All of the seed of Abraham in the Messianic Jewish Movement, and all of Israel, needs the atonement Yeshua provides not simply because we are individual sinners who need to be “saved by grace.” We need His atonement and we need to repent because we are covenant breakers and because every day we as individuals, families, congregations, and as a wider Messianic Jewish community fail to live in manifest Torah-based covenant faithfulness, we break the word of our ancestors to which we ourselves are honor-bound (Deut 29:9-15), and we rob God of the honor due Him (see Deuteronomy 4:4-8; Jeremiah 35:1-19).
We Messianic Jews as a movement need to repent of covenant unfaithfulness—and this means not simply asking for forgiveness, but also returning to the faithfulness we have for so long neglected. This is a message that is alien to almost the entire Jewish missions movement as well. But can we say that this is a message that Messianic Judaism has, not in theory but in practice, unambiguously affirmed? I think not.
Of the eighteen sermons in Acts, nine are given to Jewish audiences [ten if you include Paul’s word to Herod Agrippa]. Repeatedly the context of repentance there is NOT repentance from individual sin, not seeking atonement and forgiveness for being sinners who need to be saved by grace, but more precisely, the need to find forgiveness for having been so out of touch with who God is and what He is up to in the world, that the community was complicit in the death of Messiah, rejecting Him who God had raised from the dead, rejecting the Messiah whom God had sent, as as well as the prophets before Him. And in these sermons, the language of covenant is also invoked, so that, for example, Peter could say in Acts 3:25: “you are heirs of the prophets and of the covenant God made with your fathers.” Stephen as well combines these two factors when he says in Acts seven. “You stiff-necked people! Your hearts and ears are still uncircumcised. You are just like your ancestors: You always resist the Holy Spirit! Was there ever a prophet your ancestors did not persecute? They even killed those who predicted the coming of the Righteous One. And now you have betrayed and murdered him— you who have received the law that was given through angels but have not obeyed it.”
Do we see it? The sins of Israel, and of the Messianic Movement, from which we need to repent, are twofold, as is our responsibility. We are responsible to love, honor and obey: To love the Lord our God by honoring the Messiah whom He sent, and obeying the covenant he made with our ancestors.
We Messianic Jews misunderstand and misrepresent the New Covenant call for Jewish repentance because we tend to construe it in individualistic terms, thinking and preaching that “Jewish people need to repent because they are individually sinners before a holy God.” There is truth in that statement, but that is far less than, and even OTHER than the New Covenant’s perspective. Rather, as Soulen so brilliantly notes, in the Bible, “Human sin is . . . always the sin of Jew and Gentile, of Israel and the nations, against the Lord, the God of Israel.”

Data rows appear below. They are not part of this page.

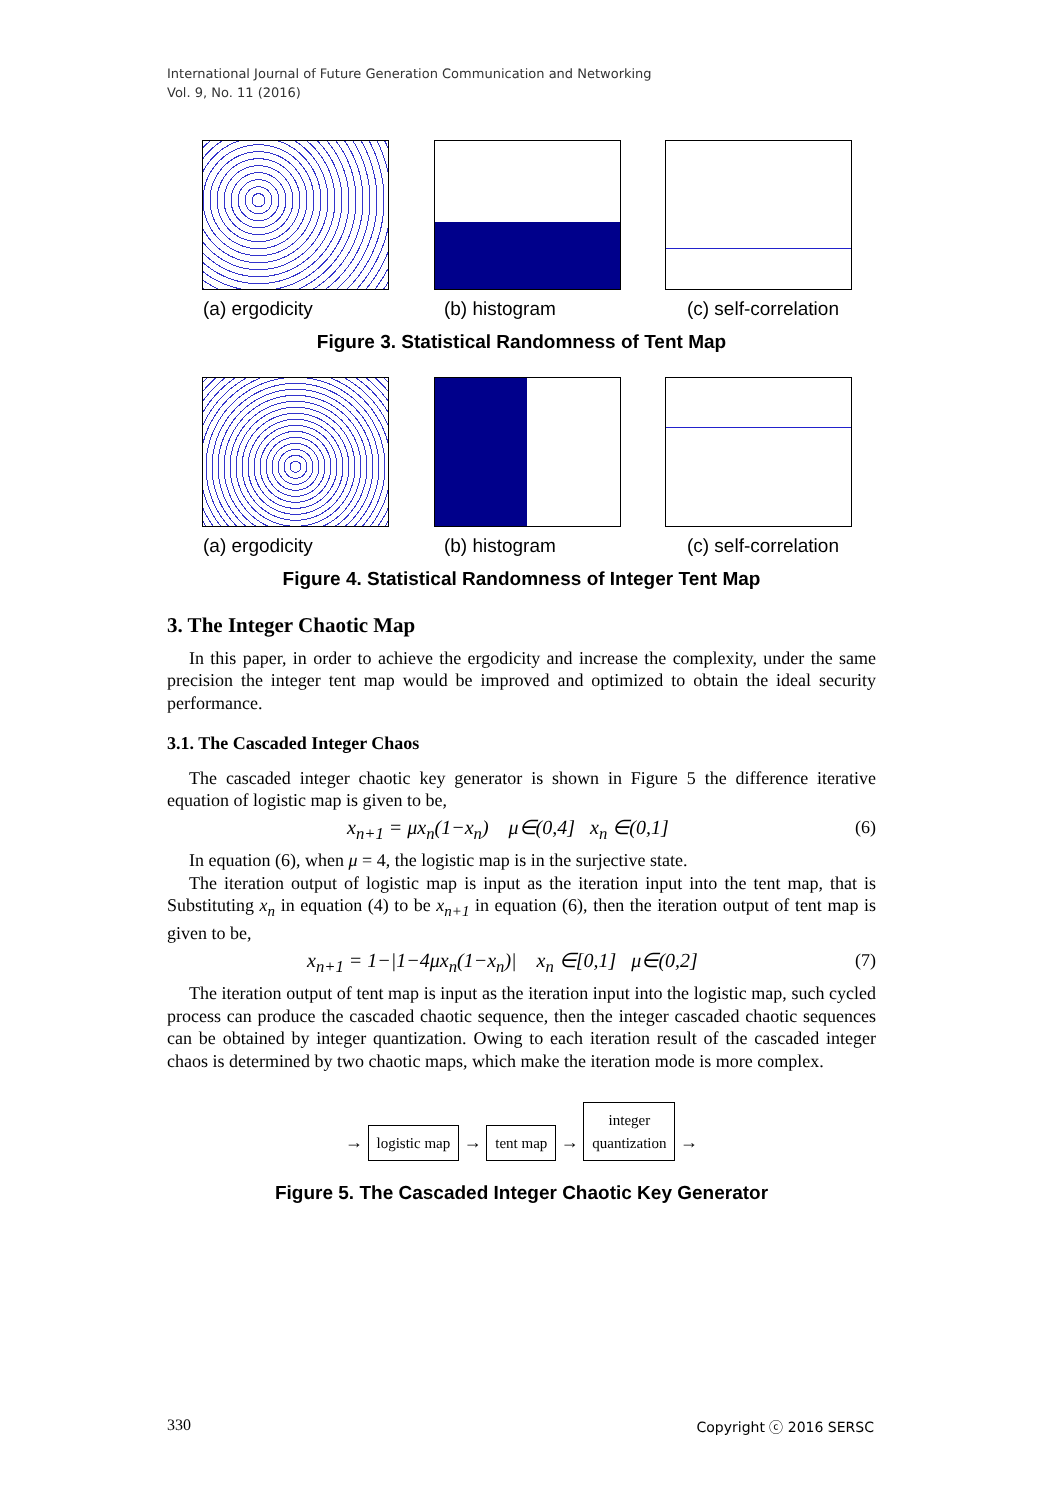International Journal of Future Generation Communication and Networking
Vol. 9, No. 11 (2016)
(a) ergodicity (b) histogram (c) self-correlation
Figure 3. Statistical Randomness of Tent Map
(a) ergodicity (b) histogram (c) self-correlation
Figure 4. Statistical Randomness of Integer Tent Map
3. The Integer Chaotic Map
In this paper, in order to achieve the ergodicity and increase the complexity, under the same precision the integer tent map would be improved and optimized to obtain the ideal security performance.
3.1. The Cascaded Integer Chaos
The cascaded integer chaotic key generator is shown in Figure 5 the difference iterative equation of logistic map is given to be,
x<sub>n+1</sub> = μx<sub>n</sub>(1−x<sub>n</sub>) μ∈(0,4] x<sub>n</sub> ∈(0,1] (6)
In equation (6), when μ = 4, the logistic map is in the surjective state.
The iteration output of logistic map is input as the iteration input into the tent map, that is Substituting x<sub>n</sub> in equation (4) to be x<sub>n+1</sub> in equation (6), then the iteration output of tent map is given to be,
x<sub>n+1</sub> = 1−|1−4μx<sub>n</sub>(1−x<sub>n</sub>)| x<sub>n</sub> ∈[0,1] μ∈(0,2] (7)
The iteration output of tent map is input as the iteration input into the logistic map, such cycled process can produce the cascaded chaotic sequence, then the integer cascaded chaotic sequences can be obtained by integer quantization. Owing to each iteration result of the cascaded integer chaos is determined by two chaotic maps, which make the iteration mode is more complex.
→ logistic map → tent map → integer
quantization →
Figure 5. The Cascaded Integer Chaotic Key Generator
330 Copyright ⓒ 2016 SERSC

We need to repent because we have sinned as Jews, because we have been covenantally unfaithful to the God of Israel, in addition to what we have already repented of, our dishonoring the God of our ancestors in rejecting the Messiah whom he sent.
What should we do when we meet Jews who are endeavoring to be covenantally faithful. Should we call them to embrace the Messiah whom God sent? Absolutely! But we should also commend, applausd and imitate them in their pursuit of Jewish covenant faithfulness. This is not generally the way we go about things! Not only are religious Jews doing what they should be doing: They are doing what we should be doing.
We must overcome the post-second century reflex of commending the gospel by downgrading Judaism. Rather, we should be telling our people about Yeshua because we have been commanded to do so and because he IS the Messiah whom God sent, and it is a sin, yes, but more than that, a scandal and insult to the Holy One when Jews fail to welcome him, just as it is a sin, scandal and insult to the Holy One when Messianic Jews imagine we can repent without returning to obeying the Torah,mitzvot, chukkim and mishpatim we have neglected, disparaged, and broken. You can’t have repentence unles you begin to do the things you confessed having failed to do–God’s commands to us!
I also suggest that we need to jettison couching our message in an “avoid-hell find-heaven mode. ” Even though this approach is a non-negotiable for the Jewish missions movement and for many if not for most Messianic Jews, it is not once demonstrated in the sermons of the apostles. It is not the way they motivated themselves or sought to motivate others.
Some time ago, when I was speaking at a well-known missions think-tank/training center, I was asked what I would say to a hasidic Jewish man my questioner had met at an airport. Here is what I would say: “Sir, if you believe that Yeshua is not the Messiah, then you had better make absolutely certain of it. For if He is, and you do not embrace him, then every day you dishonor the God whom you serve.”
Because of who he is, faithful Jews should believe in Yeshua. And in the nature of the case, Jews should also seek communally and individually to live faithful to our covenantal obligations. Anything less, is sin. And that includes the Messianic Jewish Movement. And I say all of this not by way of scolding anyone, but of making an appeal. These are things I believe in because I can’t get around what our Scriptures say to us. How about you?